Task to complete:
Retype each record below word for word. Leave the pictures out.

Dataset entries:
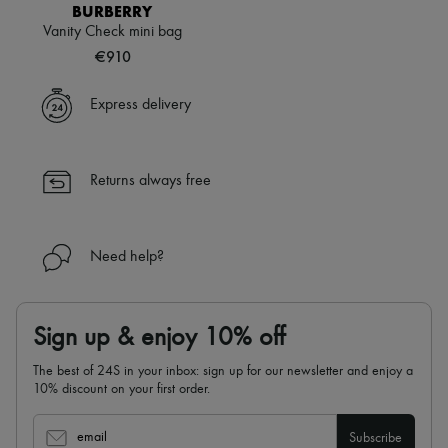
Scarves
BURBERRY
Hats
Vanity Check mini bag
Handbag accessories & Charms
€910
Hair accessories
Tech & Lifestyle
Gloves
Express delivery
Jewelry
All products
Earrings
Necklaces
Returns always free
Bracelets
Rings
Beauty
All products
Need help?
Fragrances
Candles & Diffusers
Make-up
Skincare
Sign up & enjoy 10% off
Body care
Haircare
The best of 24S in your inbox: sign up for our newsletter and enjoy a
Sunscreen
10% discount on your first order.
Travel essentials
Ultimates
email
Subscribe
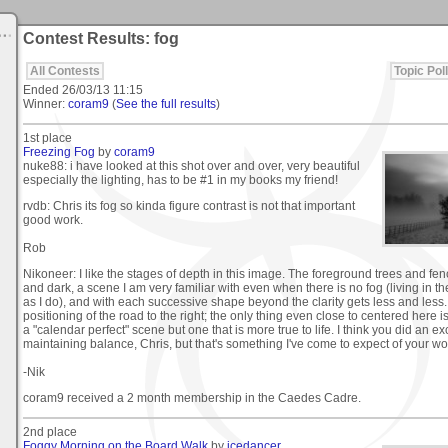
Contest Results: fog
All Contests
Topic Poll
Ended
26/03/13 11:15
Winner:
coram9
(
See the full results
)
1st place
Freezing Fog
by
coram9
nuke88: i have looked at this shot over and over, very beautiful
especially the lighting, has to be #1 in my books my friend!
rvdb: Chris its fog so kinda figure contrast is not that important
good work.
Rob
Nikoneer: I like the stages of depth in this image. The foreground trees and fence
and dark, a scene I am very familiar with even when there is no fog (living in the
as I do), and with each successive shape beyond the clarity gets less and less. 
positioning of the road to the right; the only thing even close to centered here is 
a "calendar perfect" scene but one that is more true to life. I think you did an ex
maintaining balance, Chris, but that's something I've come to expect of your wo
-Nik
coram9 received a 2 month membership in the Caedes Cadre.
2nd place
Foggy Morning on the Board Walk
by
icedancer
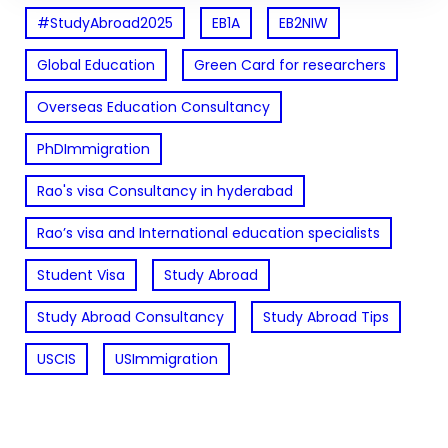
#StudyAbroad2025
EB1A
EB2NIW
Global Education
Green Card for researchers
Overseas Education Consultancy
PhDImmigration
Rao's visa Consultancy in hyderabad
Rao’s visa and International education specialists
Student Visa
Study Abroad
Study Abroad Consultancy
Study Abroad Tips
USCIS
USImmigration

Response to this exercise:
Scarves
BURBERRY
Hats
Vanity Check mini bag
Handbag accessories & Charms
€910
Hair accessories
Tech & Lifestyle
Gloves
Express delivery
Jewelry
All products
Earrings
Necklaces
Returns always free
Bracelets
Rings
Beauty
All products
Need help?
Fragrances
Candles & Diffusers
Make-up
Skincare
Sign up & enjoy 10% off
Body care
Haircare
The best of 24S in your inbox: sign up for our newsletter and enjoy a
Sunscreen
10% discount on your first order.
Travel essentials
Ultimates
email
Subscribe
Contest Results: fog
All Contests
Topic Poll
Ended
26/03/13 11:15
Winner:
coram9
(
See the full results
)
1st place
Freezing Fog
by
coram9
nuke88: i have looked at this shot over and over, very beautiful
especially the lighting, has to be #1 in my books my friend!
rvdb: Chris its fog so kinda figure contrast is not that important
good work.
Rob
Nikoneer: I like the stages of depth in this image. The foreground trees and fence
and dark, a scene I am very familiar with even when there is no fog (living in the
as I do), and with each successive shape beyond the clarity gets less and less. 
positioning of the road to the right; the only thing even close to centered here is 
a "calendar perfect" scene but one that is more true to life. I think you did an ex
maintaining balance, Chris, but that's something I've come to expect of your wo
-Nik
coram9 received a 2 month membership in the Caedes Cadre.
2nd place
Foggy Morning on the Board Walk
by
icedancer
#StudyAbroad2025
EB1A
EB2NIW
Global Education
Green Card for researchers
Overseas Education Consultancy
PhDImmigration
Rao's visa Consultancy in hyderabad
Rao’s visa and International education specialists
Student Visa
Study Abroad
Study Abroad Consultancy
Study Abroad Tips
USCIS
USImmigration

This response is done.